安倍首相の公約を一日も早く実現するために

No100_13454422今回は、この問題の第一の課題である早急なデータ未統合問題を解決することに限定して考えてみたい。

私たち税理士は普段の業務の中で不明資料の解明や不足資料の補完作業を普段に行っていることから、参考になることと確信している。

1980年にコンピュータ化が始まっているのに、なお、1430万件に及ぶ信じられないデー タ量が未入力であるが、まず、未入力にかかわる 自治体名を公表し、関係ある国民の照会をスムー ズにできるようにすると ともに、民間入力代行業者を含めて直ちに入力することである。

次に、未統合データは速やかに①登録氏名 ②生年月日 ③登録住所 ④加入期間 ⑤納付期間 ⑥登録されている事業所名 ⑦記録の保管場所などを公表することである。国民年金番号に統合されている国民に対しては、記録内容の全てをすべての加入者に対して通知するこ とである。

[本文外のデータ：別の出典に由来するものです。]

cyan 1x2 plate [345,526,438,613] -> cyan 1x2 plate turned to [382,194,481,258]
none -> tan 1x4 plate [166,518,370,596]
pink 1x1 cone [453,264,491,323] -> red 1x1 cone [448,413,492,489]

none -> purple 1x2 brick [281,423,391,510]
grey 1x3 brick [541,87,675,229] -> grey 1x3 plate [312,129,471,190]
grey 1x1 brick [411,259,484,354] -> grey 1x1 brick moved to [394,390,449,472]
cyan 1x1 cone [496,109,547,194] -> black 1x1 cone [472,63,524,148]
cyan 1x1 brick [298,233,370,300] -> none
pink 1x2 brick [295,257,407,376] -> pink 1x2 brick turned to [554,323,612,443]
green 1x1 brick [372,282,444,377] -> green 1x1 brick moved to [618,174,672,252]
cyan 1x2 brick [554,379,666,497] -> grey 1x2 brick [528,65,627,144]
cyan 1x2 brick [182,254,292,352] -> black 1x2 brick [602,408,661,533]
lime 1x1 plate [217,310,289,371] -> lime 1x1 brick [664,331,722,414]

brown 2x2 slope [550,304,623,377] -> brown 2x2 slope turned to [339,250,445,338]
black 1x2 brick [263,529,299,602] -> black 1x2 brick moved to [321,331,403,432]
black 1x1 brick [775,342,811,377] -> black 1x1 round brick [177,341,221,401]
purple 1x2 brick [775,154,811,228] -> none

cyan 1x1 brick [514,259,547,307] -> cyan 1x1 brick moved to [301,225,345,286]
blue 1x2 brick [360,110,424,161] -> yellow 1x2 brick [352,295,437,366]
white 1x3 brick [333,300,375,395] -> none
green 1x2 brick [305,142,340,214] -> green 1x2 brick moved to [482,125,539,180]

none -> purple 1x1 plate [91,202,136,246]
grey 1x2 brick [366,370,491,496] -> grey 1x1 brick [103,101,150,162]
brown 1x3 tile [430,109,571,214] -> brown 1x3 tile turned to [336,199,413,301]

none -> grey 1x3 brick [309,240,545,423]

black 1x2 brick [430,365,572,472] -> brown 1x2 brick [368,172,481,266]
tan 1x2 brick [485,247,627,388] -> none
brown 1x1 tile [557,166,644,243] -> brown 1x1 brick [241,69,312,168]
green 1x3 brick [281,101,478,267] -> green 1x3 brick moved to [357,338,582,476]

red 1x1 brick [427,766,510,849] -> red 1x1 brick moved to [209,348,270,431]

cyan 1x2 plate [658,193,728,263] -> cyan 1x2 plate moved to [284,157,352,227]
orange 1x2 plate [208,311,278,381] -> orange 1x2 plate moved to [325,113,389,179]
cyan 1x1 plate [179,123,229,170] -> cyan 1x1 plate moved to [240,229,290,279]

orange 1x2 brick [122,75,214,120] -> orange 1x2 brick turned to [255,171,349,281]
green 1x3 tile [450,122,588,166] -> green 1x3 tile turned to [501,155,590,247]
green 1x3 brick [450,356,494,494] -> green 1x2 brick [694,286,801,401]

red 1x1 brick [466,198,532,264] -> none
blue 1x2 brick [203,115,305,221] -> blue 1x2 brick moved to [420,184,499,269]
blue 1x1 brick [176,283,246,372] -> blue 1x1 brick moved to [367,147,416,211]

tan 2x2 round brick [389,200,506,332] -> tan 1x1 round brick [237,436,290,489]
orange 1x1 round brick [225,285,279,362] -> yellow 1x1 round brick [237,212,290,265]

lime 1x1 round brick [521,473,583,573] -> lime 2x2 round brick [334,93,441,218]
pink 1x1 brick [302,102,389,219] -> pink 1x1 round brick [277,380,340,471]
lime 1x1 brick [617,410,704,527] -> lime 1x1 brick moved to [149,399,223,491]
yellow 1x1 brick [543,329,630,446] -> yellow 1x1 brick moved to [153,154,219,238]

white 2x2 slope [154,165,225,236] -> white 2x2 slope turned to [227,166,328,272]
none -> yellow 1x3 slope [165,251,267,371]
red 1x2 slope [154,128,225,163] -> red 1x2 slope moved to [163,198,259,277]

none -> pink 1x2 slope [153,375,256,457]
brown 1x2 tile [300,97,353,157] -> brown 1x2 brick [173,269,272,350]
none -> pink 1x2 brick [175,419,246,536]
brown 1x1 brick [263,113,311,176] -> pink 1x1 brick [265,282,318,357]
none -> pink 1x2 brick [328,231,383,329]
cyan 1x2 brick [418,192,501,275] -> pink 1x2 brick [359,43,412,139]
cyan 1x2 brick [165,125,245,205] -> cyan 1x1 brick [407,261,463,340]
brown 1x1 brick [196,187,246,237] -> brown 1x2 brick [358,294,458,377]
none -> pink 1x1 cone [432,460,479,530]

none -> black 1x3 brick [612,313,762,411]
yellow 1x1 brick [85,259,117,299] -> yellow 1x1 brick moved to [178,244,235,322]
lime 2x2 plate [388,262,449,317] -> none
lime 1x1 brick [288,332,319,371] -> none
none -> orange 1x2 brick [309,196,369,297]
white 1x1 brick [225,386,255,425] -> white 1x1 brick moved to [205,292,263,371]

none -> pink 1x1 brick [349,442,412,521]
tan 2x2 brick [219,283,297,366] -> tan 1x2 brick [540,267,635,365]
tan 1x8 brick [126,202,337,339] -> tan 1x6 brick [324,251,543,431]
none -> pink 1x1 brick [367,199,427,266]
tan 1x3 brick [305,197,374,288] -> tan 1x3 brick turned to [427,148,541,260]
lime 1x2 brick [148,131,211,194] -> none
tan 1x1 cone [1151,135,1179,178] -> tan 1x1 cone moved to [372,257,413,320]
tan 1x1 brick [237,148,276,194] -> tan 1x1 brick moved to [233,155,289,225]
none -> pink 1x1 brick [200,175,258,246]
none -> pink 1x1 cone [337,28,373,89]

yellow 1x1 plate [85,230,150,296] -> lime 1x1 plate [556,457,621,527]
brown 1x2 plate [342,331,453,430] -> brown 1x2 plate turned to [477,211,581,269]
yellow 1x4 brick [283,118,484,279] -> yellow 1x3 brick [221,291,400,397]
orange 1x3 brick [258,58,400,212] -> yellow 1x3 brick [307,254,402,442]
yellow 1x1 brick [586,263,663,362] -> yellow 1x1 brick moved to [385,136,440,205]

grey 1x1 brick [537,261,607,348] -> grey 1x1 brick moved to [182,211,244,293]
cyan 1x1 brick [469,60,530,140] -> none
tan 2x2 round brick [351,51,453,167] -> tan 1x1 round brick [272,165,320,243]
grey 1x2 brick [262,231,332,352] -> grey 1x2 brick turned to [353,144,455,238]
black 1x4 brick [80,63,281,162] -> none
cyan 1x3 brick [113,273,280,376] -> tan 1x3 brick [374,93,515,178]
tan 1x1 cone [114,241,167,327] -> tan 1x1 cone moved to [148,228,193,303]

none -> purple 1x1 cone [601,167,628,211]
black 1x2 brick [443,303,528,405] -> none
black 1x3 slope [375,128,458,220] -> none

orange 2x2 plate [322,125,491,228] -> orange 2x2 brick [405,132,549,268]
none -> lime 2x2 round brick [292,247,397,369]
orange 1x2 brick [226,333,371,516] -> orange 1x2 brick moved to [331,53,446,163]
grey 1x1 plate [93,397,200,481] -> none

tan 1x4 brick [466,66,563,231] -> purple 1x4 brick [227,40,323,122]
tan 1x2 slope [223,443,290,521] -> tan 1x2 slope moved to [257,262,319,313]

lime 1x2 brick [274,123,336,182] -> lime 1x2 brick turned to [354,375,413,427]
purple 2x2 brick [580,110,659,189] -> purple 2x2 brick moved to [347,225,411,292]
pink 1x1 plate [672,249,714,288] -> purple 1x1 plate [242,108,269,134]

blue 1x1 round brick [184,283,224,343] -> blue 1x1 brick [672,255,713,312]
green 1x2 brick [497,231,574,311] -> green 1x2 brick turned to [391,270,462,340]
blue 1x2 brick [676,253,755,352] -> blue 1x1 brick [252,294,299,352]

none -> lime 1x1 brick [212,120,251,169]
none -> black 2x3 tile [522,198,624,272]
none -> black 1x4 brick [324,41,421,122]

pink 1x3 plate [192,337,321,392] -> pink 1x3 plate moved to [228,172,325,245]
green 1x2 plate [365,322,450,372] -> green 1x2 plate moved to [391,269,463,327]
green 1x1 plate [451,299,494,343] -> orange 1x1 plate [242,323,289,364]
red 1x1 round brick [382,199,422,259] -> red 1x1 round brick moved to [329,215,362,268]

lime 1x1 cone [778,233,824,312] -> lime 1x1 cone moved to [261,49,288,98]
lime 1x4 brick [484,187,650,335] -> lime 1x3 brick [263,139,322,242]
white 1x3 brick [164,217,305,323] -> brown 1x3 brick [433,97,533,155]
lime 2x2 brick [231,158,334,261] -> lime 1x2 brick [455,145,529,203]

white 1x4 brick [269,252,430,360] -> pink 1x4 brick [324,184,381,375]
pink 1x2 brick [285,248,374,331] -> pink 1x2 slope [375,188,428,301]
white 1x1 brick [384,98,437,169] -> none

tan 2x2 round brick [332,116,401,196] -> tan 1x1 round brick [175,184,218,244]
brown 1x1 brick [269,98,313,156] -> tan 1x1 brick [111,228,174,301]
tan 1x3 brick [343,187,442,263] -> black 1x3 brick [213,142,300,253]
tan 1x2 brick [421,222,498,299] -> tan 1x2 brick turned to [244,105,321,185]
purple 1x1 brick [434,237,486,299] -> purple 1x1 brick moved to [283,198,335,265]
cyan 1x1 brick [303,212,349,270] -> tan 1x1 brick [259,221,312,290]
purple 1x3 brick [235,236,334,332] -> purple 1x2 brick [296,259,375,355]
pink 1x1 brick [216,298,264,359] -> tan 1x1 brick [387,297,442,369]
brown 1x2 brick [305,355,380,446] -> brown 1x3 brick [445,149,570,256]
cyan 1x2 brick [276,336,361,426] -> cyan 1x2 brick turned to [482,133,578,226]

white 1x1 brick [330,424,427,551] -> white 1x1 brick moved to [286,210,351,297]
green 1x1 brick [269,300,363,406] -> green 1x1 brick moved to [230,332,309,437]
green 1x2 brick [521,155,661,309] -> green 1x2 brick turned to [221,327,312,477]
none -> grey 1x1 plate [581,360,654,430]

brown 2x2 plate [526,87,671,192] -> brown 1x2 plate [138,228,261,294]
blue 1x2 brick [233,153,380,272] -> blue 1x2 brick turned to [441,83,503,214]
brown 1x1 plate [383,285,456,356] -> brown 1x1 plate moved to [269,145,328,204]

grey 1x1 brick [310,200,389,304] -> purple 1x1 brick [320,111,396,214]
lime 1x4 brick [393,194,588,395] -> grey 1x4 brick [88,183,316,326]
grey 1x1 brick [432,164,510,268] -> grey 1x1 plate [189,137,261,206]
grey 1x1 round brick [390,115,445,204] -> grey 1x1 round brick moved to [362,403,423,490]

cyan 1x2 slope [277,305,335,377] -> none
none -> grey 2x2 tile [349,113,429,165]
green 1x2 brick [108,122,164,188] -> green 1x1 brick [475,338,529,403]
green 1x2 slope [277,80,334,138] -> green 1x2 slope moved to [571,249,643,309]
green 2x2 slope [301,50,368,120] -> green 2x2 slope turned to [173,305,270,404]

これらの措置を行うことによって、国民が自ら調査ができる条件を揃えること とになる。

国民自ら調査ができるように

政府はいま、国民に照会をさせ、社会保険庁に調査させているが、国民にとってブラックボックスの中のデータが見えない限り、回答に対して信頼をすることはできない。

上記のような条件を揃えた上で、国民が自ら調査できるように、調査事務に慣れた社会保険労務士、税理士、公認会計士、弁護士、行政書士、ファイナンシャル・プランナーなど一定の資格を有するものに調査の代理権限を与え、国民が調査を依頼することを認め、難易度に応じて一定額の報酬を国が負担することを認め、 併せて、社会保険庁職員に協力義務を課すことにより比較的短期間に解決すると考える。

No100_1346280個人情報保護法に抵触する場合や、受給に関する時効問題や、追加受給に関する課税問題には、特別立法により適用を排除するなどが必要になる。既に政府はこれらの立法活動を行っている部分もあるが一層の検討を求めるものである。

以上のように国民に年金情報を公開し、情報にアクセスできるようにして国民(代理人を含めて)に調査権を与え、社会保険庁に立証責任を負わせた上で政府が総務省に設置する第三者機関で審査し、事態を早急に解決することが国民の信頼を 回復する唯一の方法であり、近道であると考える。